= What is required =
Set down all the entries again, word for word.

= Dataset records =
——

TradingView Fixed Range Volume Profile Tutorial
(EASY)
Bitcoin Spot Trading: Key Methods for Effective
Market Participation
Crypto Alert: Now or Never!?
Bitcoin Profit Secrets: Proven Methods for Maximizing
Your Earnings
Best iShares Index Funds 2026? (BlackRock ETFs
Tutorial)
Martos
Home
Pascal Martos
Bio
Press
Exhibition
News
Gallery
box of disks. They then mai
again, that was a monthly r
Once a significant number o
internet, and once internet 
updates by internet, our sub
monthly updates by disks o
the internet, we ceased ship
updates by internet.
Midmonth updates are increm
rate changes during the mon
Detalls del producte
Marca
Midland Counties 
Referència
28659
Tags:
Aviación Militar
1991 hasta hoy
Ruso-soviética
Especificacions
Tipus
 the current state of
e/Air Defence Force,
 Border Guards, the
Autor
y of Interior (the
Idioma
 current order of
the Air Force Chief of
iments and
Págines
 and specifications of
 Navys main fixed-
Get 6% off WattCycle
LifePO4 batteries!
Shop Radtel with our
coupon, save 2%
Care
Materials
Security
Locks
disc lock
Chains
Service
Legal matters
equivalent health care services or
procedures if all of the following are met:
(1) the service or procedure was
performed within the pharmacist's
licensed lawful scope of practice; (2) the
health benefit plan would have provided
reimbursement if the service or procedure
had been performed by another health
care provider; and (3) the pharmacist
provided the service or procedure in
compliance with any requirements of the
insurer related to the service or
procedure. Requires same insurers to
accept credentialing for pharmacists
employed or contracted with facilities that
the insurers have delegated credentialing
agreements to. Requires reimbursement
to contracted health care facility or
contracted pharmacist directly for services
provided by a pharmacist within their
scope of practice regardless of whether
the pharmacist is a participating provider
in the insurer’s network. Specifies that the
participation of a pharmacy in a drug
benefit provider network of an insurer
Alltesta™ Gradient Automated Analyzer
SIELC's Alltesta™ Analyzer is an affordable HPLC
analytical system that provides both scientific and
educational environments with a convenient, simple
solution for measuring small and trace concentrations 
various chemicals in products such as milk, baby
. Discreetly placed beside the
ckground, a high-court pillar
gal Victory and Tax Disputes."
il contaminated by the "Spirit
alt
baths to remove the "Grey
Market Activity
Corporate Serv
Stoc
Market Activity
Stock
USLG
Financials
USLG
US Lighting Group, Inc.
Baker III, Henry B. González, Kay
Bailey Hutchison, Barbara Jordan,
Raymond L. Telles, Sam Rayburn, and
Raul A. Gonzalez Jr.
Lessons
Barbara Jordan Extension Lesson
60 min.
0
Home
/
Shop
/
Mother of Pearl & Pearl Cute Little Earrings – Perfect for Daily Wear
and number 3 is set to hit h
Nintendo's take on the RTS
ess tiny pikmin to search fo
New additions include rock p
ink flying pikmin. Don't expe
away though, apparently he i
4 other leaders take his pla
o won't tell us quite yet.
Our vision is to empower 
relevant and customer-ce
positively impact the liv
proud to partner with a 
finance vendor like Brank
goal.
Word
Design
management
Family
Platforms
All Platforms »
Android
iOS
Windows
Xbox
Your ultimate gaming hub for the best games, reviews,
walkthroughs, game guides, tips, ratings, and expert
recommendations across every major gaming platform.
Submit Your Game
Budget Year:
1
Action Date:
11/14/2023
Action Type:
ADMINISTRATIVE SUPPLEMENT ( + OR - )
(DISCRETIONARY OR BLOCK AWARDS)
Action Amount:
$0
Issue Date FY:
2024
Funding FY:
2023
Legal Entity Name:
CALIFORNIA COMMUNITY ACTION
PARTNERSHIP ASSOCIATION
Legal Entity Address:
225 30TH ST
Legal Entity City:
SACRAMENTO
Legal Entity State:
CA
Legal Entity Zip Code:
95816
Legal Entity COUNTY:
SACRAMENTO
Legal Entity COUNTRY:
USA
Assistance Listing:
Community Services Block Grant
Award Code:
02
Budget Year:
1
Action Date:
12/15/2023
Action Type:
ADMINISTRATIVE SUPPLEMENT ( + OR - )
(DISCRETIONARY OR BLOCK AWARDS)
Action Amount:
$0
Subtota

——

= Response to this exercise =
TradingView Fixed Range Volume Profile Tutorial
(EASY)
Bitcoin Spot Trading: Key Methods for Effective
Market Participation
Crypto Alert: Now or Never!?
Bitcoin Profit Secrets: Proven Methods for Maximizing
Your Earnings
Best iShares Index Funds 2026? (BlackRock ETFs
Tutorial)
Martos
Home
Pascal Martos
Bio
Press
Exhibition
News
Gallery
box of disks. They then mai
again, that was a monthly r
Once a significant number o
internet, and once internet 
updates by internet, our sub
monthly updates by disks o
the internet, we ceased ship
updates by internet.
Midmonth updates are increm
rate changes during the mon
Detalls del producte
Marca
Midland Counties 
Referència
28659
Tags:
Aviación Militar
1991 hasta hoy
Ruso-soviética
Especificacions
Tipus
 the current state of
e/Air Defence Force,
 Border Guards, the
Autor
y of Interior (the
Idioma
 current order of
the Air Force Chief of
iments and
Págines
 and specifications of
 Navys main fixed-
Get 6% off WattCycle
LifePO4 batteries!
Shop Radtel with our
coupon, save 2%
Care
Materials
Security
Locks
disc lock
Chains
Service
Legal matters
equivalent health care services or
procedures if all of the following are met:
(1) the service or procedure was
performed within the pharmacist's
licensed lawful scope of practice; (2) the
health benefit plan would have provided
reimbursement if the service or procedure
had been performed by another health
care provider; and (3) the pharmacist
provided the service or procedure in
compliance with any requirements of the
insurer related to the service or
procedure. Requires same insurers to
accept credentialing for pharmacists
employed or contracted with facilities that
the insurers have delegated credentialing
agreements to. Requires reimbursement
to contracted health care facility or
contracted pharmacist directly for services
provided by a pharmacist within their
scope of practice regardless of whether
the pharmacist is a participating provider
in the insurer’s network. Specifies that the
participation of a pharmacy in a drug
benefit provider network of an insurer
Alltesta™ Gradient Automated Analyzer
SIELC's Alltesta™ Analyzer is an affordable HPLC
analytical system that provides both scientific and
educational environments with a convenient, simple
solution for measuring small and trace concentrations 
various chemicals in products such as milk, baby
. Discreetly placed beside the
ckground, a high-court pillar
gal Victory and Tax Disputes."
il contaminated by the "Spirit
alt
baths to remove the "Grey
Market Activity
Corporate Serv
Stoc
Market Activity
Stock
USLG
Financials
USLG
US Lighting Group, Inc.
Baker III, Henry B. González, Kay
Bailey Hutchison, Barbara Jordan,
Raymond L. Telles, Sam Rayburn, and
Raul A. Gonzalez Jr.
Lessons
Barbara Jordan Extension Lesson
60 min.
0
Home
/
Shop
/
Mother of Pearl & Pearl Cute Little Earrings – Perfect for Daily Wear
and number 3 is set to hit h
Nintendo's take on the RTS
ess tiny pikmin to search fo
New additions include rock p
ink flying pikmin. Don't expe
away though, apparently he i
4 other leaders take his pla
o won't tell us quite yet.
Our vision is to empower 
relevant and customer-ce
positively impact the liv
proud to partner with a 
finance vendor like Brank
goal.
Word
Design
management
Family
Platforms
All Platforms »
Android
iOS
Windows
Xbox
Your ultimate gaming hub for the best games, reviews,
walkthroughs, game guides, tips, ratings, and expert
recommendations across every major gaming platform.
Submit Your Game
Budget Year:
1
Action Date:
11/14/2023
Action Type:
ADMINISTRATIVE SUPPLEMENT ( + OR - )
(DISCRETIONARY OR BLOCK AWARDS)
Action Amount:
$0
Issue Date FY:
2024
Funding FY:
2023
Legal Entity Name:
CALIFORNIA COMMUNITY ACTION
PARTNERSHIP ASSOCIATION
Legal Entity Address:
225 30TH ST
Legal Entity City:
SACRAMENTO
Legal Entity State:
CA
Legal Entity Zip Code:
95816
Legal Entity COUNTY:
SACRAMENTO
Legal Entity COUNTRY:
USA
Assistance Listing:
Community Services Block Grant
Award Code:
02
Budget Year:
1
Action Date:
12/15/2023
Action Type:
ADMINISTRATIVE SUPPLEMENT ( + OR - )
(DISCRETIONARY OR BLOCK AWARDS)
Action Amount:
$0
Subtota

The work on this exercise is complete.